Ms Enoch issued a short statement later insisting the state archivist “was appointed under the Public Service Act 2008 and reports to the Deputy Director-General and ultimately to the Director General of the department, not the Minister”.

“If the former State Archivist has evidence, he believes requires further investigation, he should provide it to the relevant authorities,” she said.

The former archivist said after his 2018 meeting with de Brenni, he was told by superiors to remove references to his probe into an email scandal involving Transport Minister Mark Bailey from his annual report.

When he later refused to change annual reports “to make the government look good”, they were tabled by de Brenni with controversial sections removed.

“For 2 years I was directed to create misleading annual reports to parliament by DHPW senior officials with as far as I am concerned only one objective – don’t say anything that could be embarrassing or damaging to the government,” Summerrell said in a statement to News Corp on Tuesday.

The former archivist said “misleading parliament” was a huge integrity issue and that “I don’t believe at all that my experiences were unique”.

“People need to know how little respect this government has for the integrity of the public record, transparency and accountability,” Summerrell said.

Liberal National Party leader David Crisafulli called for the premier to immediately sack de Brenni and Ms Enoch.

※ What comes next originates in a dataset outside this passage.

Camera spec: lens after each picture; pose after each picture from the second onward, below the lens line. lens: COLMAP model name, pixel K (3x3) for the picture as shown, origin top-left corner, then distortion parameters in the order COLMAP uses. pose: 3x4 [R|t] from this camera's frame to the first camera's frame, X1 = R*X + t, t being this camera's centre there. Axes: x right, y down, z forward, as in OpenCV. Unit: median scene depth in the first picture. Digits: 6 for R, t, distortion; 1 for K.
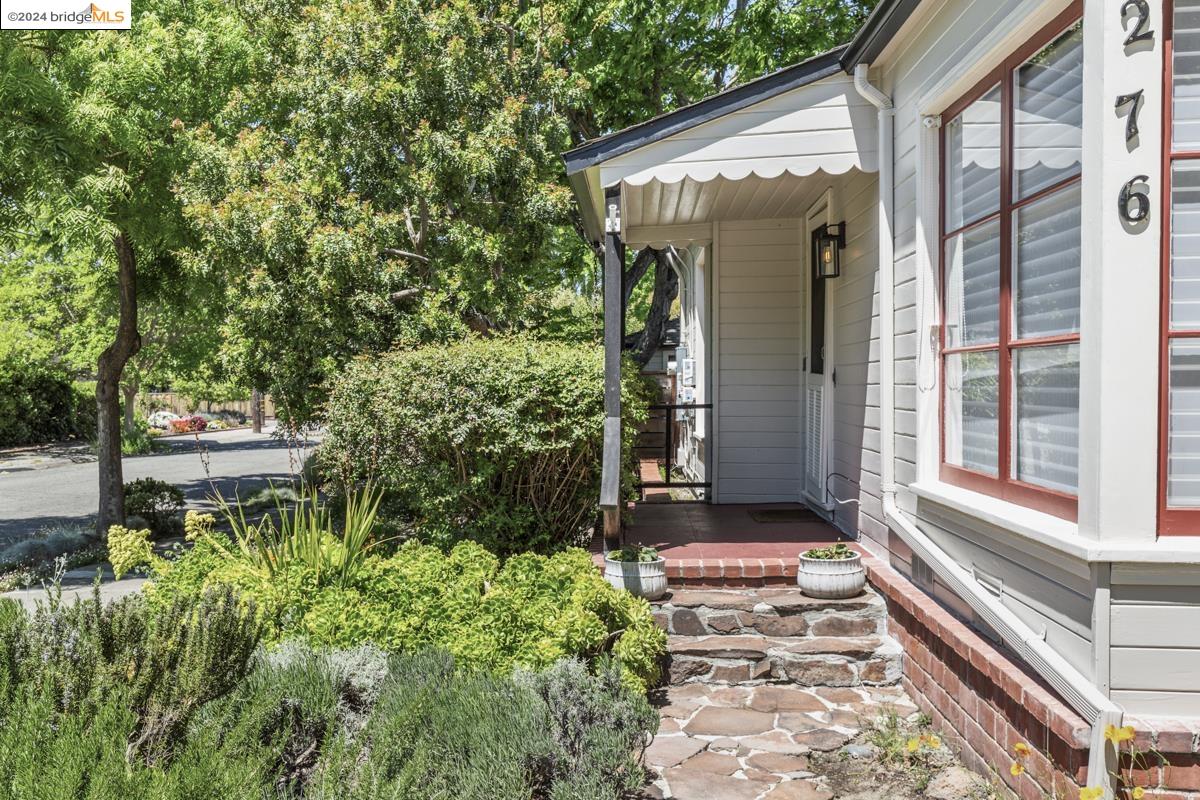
lens RADIAL K [[1070.5, 0, 507.1], [0, 1070.5, 415.3], [0, 0, 1]] dist [0.017819, 0.010065]
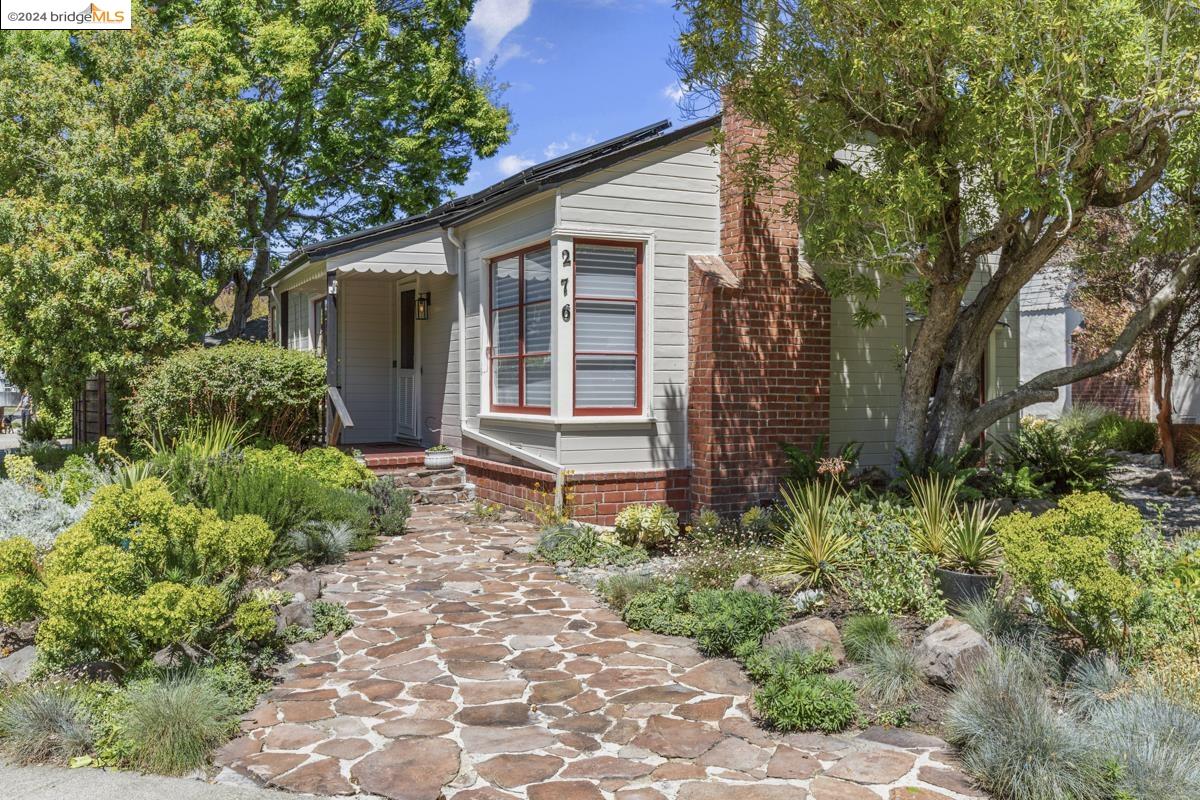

He said the issues can only be resolved by Commission of Inquiry into government integrity and Mr Bailey should also stand aside while the probe occurs.

“The premier has no other choice but to launch a full royal commission into the integrity inferno burning her government to a crisp,” Mr Crisafulli told reporters.

Katter’s Australian Party and Greens MPs back an integrity inquiry after the resignations of Queensland Integrity Commissioner Nikola Stepanov and Crime and Corruption (CCC) chairman Alan MacSporran.

Like Summerell, Dr Stepanov has also complained of “interference” in her role, with the CCC probing an allegation that the Public Service Commission confiscated a laptop from her office and later deleted its contents without her knowledge or consent last year.

Meanwhile, Attorney-General Shannon Fentiman says former judge Tony Fitzgerald could broaden the scope of his inquiry into the CCC.

The state government has appointed Fitzgerald, who led a landmark 1987/89 inquiry into corruption in Queensland leading to the establishment of the CCC, to review the watchdog.

Former judge Alan Wilson QC has also been chosen for the Commission of Inquiry, which will review the watchdog’s structure and functions, and its use of police officers.

Ms Fentiman says the commissioners are free to broaden terms of reference.

“Well that’s a matter for him, obviously,” she told 4BC Radio on Tuesday.

“If he believes that there does need to be further investigation, I mean, it’s Tony Fitzgerald, I don’t think he’ll hold back.”

The government ordered the inquiry in response to a December parliamentary report, which called for a royal commission into the CCC after criticising its bungled 2019 probe into Logan Council.

The Parliamentary Crime and Corruption Committee report also triggered CCC chairperson Alan MacSporran’s resignation last Tuesday.